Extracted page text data
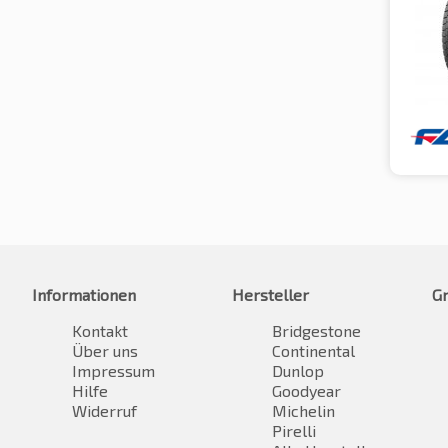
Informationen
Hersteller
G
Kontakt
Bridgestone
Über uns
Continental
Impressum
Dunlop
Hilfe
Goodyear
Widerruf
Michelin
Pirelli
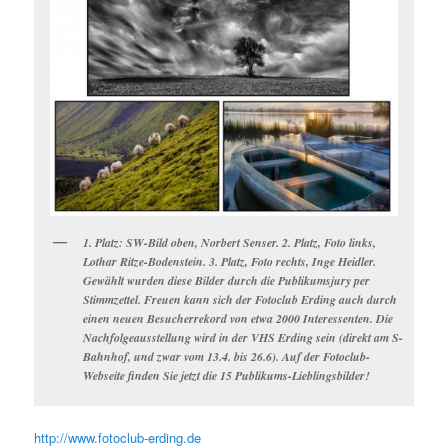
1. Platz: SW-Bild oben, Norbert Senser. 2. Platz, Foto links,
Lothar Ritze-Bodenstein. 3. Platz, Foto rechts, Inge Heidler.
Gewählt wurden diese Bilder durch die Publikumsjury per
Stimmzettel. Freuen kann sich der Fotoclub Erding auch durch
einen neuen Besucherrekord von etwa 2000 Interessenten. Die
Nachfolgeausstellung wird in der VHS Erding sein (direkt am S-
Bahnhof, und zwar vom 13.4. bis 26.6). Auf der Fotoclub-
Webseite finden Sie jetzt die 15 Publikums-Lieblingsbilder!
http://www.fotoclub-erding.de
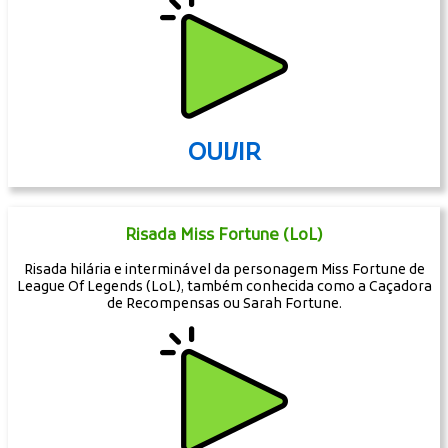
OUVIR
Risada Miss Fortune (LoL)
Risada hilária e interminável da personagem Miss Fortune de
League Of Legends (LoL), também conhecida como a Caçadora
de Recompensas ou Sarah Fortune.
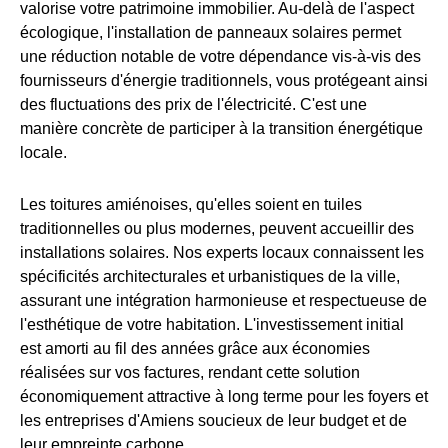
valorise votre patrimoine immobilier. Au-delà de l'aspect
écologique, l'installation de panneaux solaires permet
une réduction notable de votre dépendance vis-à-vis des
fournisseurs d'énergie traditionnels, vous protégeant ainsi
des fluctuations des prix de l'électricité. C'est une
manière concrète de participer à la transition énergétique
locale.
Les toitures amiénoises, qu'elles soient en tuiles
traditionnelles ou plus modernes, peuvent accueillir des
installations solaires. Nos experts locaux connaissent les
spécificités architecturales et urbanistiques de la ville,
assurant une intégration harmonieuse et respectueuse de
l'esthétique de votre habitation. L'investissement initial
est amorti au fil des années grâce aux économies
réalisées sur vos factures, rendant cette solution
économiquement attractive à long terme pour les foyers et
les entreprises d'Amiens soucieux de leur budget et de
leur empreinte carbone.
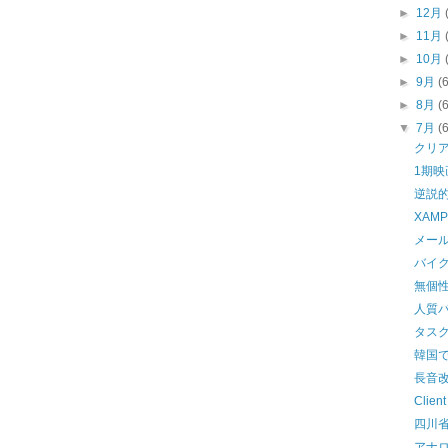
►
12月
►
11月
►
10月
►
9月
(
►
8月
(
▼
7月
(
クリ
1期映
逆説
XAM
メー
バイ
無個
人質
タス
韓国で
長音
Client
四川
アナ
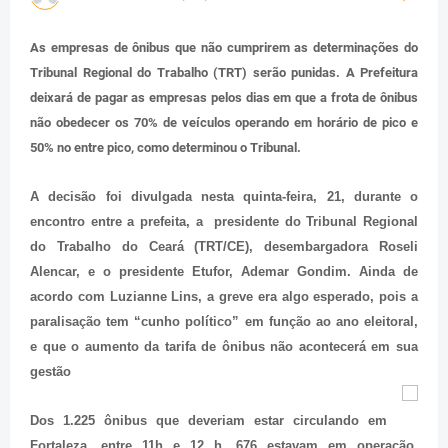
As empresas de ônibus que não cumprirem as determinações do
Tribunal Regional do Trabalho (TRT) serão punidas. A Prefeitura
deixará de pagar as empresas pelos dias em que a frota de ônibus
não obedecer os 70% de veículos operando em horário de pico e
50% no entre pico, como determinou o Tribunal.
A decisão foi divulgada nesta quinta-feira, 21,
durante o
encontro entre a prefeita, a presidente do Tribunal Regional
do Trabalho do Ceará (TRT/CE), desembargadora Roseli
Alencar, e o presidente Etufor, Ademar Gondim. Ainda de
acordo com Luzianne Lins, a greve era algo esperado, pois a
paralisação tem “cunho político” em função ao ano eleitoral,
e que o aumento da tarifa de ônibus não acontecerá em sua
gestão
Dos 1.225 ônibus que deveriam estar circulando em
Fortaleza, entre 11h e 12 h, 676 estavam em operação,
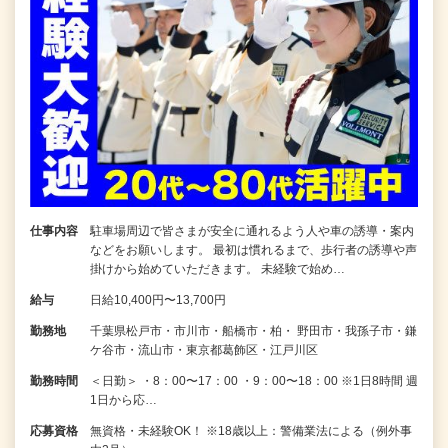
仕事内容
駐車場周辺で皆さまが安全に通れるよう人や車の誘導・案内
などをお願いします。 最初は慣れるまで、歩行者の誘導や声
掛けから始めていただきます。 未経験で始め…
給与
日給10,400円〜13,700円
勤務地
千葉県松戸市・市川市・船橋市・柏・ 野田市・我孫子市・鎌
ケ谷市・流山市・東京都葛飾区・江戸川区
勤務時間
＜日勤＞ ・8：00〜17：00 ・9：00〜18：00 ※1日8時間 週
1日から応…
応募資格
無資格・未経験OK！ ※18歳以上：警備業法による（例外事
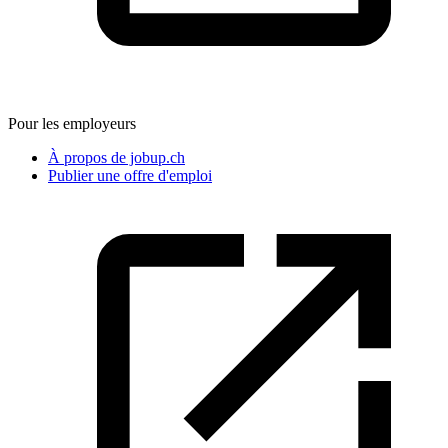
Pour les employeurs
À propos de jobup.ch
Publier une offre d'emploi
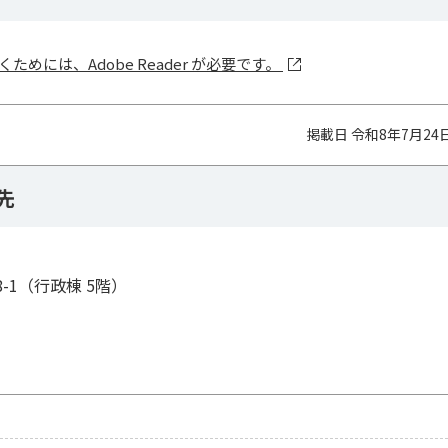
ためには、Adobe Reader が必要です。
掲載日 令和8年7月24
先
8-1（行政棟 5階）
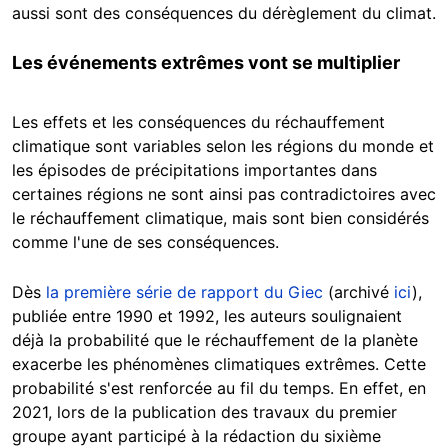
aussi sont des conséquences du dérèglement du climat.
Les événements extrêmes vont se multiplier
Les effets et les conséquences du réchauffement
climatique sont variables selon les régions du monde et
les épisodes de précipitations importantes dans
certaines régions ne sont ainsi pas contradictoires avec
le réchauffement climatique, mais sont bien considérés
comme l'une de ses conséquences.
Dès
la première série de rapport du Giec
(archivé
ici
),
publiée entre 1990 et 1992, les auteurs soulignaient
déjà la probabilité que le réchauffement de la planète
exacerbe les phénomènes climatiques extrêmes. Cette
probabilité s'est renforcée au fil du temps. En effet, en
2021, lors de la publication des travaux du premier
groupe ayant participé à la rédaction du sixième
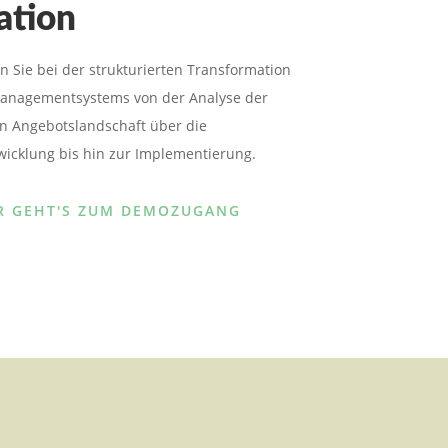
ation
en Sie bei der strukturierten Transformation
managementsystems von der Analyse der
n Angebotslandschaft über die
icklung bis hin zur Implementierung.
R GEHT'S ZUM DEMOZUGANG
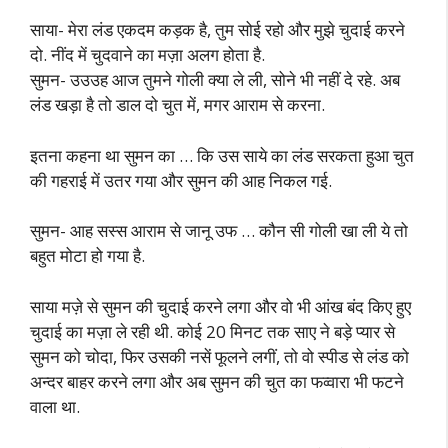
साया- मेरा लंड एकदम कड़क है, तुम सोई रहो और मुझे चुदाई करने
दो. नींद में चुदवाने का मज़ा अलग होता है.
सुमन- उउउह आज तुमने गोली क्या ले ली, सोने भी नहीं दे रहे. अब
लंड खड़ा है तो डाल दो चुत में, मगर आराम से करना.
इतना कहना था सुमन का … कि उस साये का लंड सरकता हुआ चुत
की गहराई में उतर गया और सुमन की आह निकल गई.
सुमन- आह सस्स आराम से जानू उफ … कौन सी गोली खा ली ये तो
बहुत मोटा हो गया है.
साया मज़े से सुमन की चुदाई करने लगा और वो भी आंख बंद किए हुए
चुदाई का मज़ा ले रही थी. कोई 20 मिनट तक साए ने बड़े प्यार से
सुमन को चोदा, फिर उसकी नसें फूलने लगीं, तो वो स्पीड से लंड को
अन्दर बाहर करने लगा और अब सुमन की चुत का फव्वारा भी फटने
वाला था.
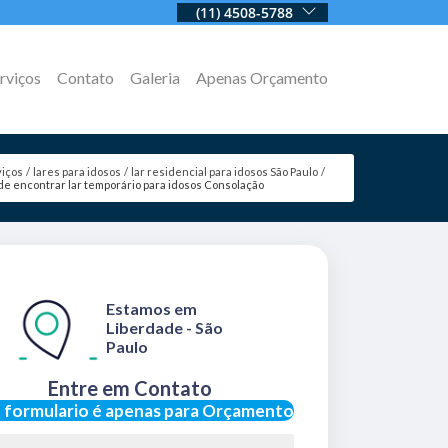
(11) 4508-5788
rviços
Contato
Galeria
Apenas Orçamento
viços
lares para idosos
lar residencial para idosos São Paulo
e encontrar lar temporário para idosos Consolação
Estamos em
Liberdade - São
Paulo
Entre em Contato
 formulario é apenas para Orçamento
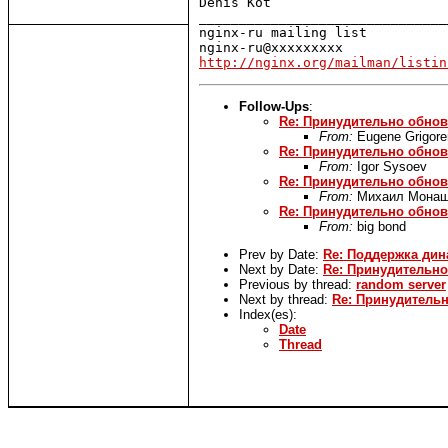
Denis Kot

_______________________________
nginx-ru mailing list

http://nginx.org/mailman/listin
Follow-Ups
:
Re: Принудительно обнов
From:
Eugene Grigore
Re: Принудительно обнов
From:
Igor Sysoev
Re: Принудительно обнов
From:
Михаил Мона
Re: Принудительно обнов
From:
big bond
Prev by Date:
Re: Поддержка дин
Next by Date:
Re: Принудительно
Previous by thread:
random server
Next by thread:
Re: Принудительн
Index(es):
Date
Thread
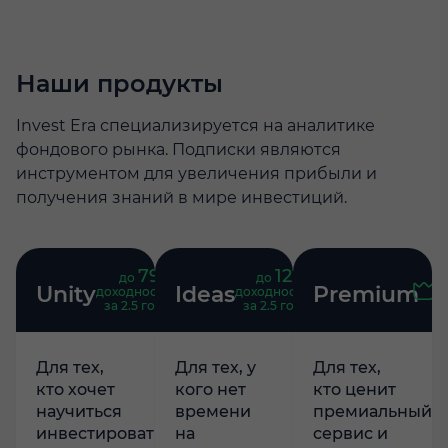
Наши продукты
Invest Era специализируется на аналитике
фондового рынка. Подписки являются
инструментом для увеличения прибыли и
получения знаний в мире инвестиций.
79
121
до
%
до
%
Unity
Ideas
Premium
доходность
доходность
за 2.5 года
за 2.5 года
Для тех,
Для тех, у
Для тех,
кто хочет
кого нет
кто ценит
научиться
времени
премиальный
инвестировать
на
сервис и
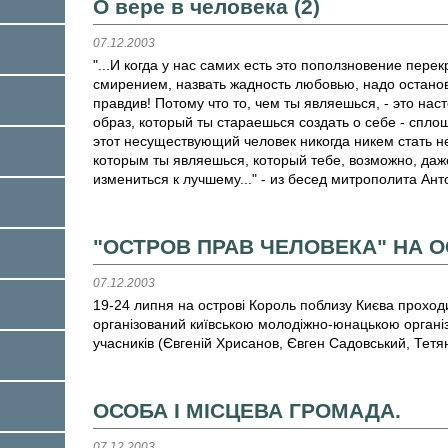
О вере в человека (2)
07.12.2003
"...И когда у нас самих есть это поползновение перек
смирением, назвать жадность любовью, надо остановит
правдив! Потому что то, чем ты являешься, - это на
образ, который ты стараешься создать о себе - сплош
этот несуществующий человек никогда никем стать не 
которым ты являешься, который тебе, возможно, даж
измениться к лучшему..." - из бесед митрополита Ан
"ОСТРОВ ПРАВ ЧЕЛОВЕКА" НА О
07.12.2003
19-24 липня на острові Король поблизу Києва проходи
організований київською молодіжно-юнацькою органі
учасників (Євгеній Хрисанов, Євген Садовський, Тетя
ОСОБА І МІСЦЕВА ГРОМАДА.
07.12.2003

**REQUIRED WORK:**
Write only the number of lines in the records that contain the string "presidente".

**RESULT OF THE EXERCISE:**
2